━━━━━ PASSAGE TO READ ━━━━━

Positive female specimens were molecularly typed based on the cytochrome b method. Amplicons were generated by PCR using (5′-CAT/CATTCAA CCA/TGAATGATA-3′) and N1N-PDR (5′-GGTAC/TA/TTTGCCTCGAT/ATTCG T/ATATGA-3′) primers [16]. PCR products were purified and cycle-sequenced as described previously. DNA sequences from both strands were aligned and edited using Staden software package (http://staden.sourceforge.net/). MEGA version 7 software (www.megasoftware.net) was used to conduct multiple sequence alignments (ClustalW option) and to construct phylogenic tree. Sequences were aligned with Phlebotomus perniciosus sequences already obtained from Tunisia and other countries [17–19]. Neighbor Joining (NJ) tree was performed using the Kimura 2 parameters model with homologous sequences from Phlebotomus longicuspis as the least ambiguous out-group. Statistical support for tree distances was evaluated using bootstrapping (2000 replicates).

Statistical analysis

Statistical analysis was done using the MedCalc Statistical software (version 11.4.4.0). The t-test was used to compare mean sandfly densities. Chi-squared test was used for comparison of proportions. A test was considered significant if p-value was less than 0.05.

━━━━━

WHAT YOU HAVE TO DO: Proceed with the methods passage on sandfly typing and statistical analysis, beginning after its final sentence.

━━━━━ ENTRIES SHOWN ━━━━━

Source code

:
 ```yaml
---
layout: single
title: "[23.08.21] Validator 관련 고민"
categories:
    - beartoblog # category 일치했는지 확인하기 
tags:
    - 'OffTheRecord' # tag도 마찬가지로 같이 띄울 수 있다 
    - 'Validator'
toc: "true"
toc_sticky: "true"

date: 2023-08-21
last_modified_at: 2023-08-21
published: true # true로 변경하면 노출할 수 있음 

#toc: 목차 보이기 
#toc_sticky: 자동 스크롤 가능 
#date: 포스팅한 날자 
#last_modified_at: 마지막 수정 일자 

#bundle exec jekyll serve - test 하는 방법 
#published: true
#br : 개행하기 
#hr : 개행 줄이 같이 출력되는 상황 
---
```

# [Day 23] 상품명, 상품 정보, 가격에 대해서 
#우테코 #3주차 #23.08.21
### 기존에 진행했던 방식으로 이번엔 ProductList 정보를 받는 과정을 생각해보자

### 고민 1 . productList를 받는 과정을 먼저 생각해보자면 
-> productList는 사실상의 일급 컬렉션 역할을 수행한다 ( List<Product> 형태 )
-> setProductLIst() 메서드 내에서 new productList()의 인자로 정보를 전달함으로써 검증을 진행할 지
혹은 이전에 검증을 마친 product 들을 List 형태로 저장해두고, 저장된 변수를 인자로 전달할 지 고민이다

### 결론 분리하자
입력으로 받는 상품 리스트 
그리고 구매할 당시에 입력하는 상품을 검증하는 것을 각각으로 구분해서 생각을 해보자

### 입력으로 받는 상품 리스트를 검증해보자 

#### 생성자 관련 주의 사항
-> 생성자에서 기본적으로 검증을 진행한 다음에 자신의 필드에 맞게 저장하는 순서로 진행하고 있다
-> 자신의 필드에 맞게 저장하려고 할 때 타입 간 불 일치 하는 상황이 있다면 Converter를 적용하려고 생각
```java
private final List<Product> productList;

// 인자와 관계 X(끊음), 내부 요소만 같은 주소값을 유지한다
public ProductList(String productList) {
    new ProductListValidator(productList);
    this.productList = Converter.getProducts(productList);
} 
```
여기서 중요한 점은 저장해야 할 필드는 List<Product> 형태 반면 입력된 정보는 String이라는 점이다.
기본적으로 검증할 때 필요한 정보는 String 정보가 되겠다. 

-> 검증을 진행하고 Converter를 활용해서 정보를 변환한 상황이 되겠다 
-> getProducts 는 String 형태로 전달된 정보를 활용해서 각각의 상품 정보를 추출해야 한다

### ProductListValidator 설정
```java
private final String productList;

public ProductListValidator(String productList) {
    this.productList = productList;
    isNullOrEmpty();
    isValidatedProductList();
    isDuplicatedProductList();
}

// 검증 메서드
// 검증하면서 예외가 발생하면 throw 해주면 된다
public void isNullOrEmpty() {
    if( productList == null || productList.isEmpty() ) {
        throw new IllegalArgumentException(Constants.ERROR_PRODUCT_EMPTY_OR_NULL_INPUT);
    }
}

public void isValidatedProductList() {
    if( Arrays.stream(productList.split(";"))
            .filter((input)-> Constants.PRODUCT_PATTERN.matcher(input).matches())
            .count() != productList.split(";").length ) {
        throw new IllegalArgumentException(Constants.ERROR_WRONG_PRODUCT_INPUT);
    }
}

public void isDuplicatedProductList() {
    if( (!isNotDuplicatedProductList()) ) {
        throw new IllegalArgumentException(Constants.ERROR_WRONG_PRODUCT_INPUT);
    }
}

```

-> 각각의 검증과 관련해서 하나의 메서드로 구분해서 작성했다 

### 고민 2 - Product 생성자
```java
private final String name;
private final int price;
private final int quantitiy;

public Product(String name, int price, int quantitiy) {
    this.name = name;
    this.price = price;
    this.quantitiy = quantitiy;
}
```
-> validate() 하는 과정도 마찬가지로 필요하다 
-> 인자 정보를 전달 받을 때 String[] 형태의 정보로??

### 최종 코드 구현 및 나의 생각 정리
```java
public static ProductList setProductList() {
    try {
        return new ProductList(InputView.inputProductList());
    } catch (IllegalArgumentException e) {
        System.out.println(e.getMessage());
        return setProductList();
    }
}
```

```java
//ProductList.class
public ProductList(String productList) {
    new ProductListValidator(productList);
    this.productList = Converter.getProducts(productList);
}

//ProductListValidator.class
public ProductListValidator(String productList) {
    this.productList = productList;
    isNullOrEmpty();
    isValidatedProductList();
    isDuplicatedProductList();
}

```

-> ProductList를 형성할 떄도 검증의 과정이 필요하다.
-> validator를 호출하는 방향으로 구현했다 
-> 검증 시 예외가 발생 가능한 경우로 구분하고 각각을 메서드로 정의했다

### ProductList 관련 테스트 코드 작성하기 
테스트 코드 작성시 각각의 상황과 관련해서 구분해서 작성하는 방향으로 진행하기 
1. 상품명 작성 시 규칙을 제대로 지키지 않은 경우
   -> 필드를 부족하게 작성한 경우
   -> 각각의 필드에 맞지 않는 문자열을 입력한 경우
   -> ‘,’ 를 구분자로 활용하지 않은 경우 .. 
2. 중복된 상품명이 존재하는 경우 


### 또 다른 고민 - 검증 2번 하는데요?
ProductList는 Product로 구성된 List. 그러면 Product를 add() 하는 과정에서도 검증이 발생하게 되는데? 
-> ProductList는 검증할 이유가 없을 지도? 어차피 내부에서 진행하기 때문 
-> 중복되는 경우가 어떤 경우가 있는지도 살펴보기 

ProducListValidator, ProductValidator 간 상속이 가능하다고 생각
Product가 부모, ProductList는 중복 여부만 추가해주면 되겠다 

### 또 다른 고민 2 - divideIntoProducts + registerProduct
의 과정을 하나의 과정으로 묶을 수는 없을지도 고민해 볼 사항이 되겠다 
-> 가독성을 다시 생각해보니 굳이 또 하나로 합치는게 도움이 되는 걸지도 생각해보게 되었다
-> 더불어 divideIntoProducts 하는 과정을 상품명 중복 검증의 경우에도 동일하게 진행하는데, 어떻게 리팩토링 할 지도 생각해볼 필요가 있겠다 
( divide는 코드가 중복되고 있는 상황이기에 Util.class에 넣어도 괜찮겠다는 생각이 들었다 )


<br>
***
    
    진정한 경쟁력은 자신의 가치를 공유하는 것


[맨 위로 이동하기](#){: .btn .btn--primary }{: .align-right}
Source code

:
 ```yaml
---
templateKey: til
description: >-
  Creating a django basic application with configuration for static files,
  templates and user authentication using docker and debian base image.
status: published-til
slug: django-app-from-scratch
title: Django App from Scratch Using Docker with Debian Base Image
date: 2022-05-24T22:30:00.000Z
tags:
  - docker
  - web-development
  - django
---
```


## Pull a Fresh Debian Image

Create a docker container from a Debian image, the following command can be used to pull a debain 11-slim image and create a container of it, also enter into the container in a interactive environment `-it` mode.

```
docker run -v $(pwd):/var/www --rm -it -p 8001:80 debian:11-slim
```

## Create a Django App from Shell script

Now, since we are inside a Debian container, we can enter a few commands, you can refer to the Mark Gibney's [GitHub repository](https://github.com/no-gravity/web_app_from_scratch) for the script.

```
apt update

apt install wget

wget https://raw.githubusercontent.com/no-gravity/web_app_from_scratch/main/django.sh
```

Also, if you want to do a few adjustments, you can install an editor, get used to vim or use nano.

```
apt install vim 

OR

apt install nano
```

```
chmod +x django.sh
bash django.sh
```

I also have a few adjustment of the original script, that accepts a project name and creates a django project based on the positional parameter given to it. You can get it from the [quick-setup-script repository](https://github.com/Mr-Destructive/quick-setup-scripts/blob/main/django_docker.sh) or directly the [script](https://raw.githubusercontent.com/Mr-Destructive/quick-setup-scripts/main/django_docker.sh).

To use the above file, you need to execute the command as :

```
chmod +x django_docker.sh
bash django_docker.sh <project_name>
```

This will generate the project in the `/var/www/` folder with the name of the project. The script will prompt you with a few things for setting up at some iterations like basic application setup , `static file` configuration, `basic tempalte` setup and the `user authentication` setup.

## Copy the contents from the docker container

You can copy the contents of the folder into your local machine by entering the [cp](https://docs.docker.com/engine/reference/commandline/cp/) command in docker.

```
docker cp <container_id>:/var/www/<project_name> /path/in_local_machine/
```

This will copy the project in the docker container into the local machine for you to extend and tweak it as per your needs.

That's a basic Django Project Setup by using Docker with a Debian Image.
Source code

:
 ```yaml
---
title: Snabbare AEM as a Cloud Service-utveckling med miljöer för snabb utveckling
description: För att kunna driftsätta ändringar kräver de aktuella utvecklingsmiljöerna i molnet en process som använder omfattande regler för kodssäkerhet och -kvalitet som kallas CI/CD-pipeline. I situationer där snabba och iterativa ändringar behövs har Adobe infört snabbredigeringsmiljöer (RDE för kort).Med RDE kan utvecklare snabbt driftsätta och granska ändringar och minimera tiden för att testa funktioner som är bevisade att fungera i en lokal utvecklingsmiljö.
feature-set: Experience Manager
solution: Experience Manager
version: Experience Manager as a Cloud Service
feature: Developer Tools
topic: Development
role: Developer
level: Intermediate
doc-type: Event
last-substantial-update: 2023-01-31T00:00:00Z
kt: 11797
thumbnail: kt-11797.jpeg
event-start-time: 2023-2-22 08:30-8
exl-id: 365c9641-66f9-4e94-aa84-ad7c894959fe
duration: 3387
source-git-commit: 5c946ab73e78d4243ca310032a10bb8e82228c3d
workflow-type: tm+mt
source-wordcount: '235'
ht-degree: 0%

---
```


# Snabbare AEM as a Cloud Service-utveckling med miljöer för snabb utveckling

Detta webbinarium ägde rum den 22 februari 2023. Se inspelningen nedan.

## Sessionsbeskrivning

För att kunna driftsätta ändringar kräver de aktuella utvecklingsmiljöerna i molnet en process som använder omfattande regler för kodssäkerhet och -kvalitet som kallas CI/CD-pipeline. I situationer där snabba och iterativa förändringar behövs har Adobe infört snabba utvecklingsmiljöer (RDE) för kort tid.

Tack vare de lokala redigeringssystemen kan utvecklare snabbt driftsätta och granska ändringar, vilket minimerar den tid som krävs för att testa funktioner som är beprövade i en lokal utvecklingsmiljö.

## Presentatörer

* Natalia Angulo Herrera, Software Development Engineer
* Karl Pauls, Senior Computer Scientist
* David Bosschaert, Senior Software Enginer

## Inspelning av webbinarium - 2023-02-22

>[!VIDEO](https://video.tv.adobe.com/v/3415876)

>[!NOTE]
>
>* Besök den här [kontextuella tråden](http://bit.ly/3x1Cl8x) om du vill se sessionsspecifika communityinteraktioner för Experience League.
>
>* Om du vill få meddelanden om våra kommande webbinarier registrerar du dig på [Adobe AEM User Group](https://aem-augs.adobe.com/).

━━━━━

ANSWER AREA:
Results

Sandfly fauna and seasonal dynamics of male specimens

In one year period, overall 4,441 specimens (2230 males and 2211 females) were collected. Sandfly activity started in end-April and ended in early-November with a mean density of 278 sandflies by CDC night in the active season. Throughout this period mean density in AS (504 ± 460 sandflies / CDC night) was significantly higher than IH (51 ± 50 sandflies / CDC night) (p<0.05). Furthermore, sex-ratio of IH sandflies (0.79) was different from sex-ratio of AS specimens (1.03) with a significant higher proportion of females in house than in animal shelters (58.4% versus 49.2%, p = 0.0001) (S1 Table).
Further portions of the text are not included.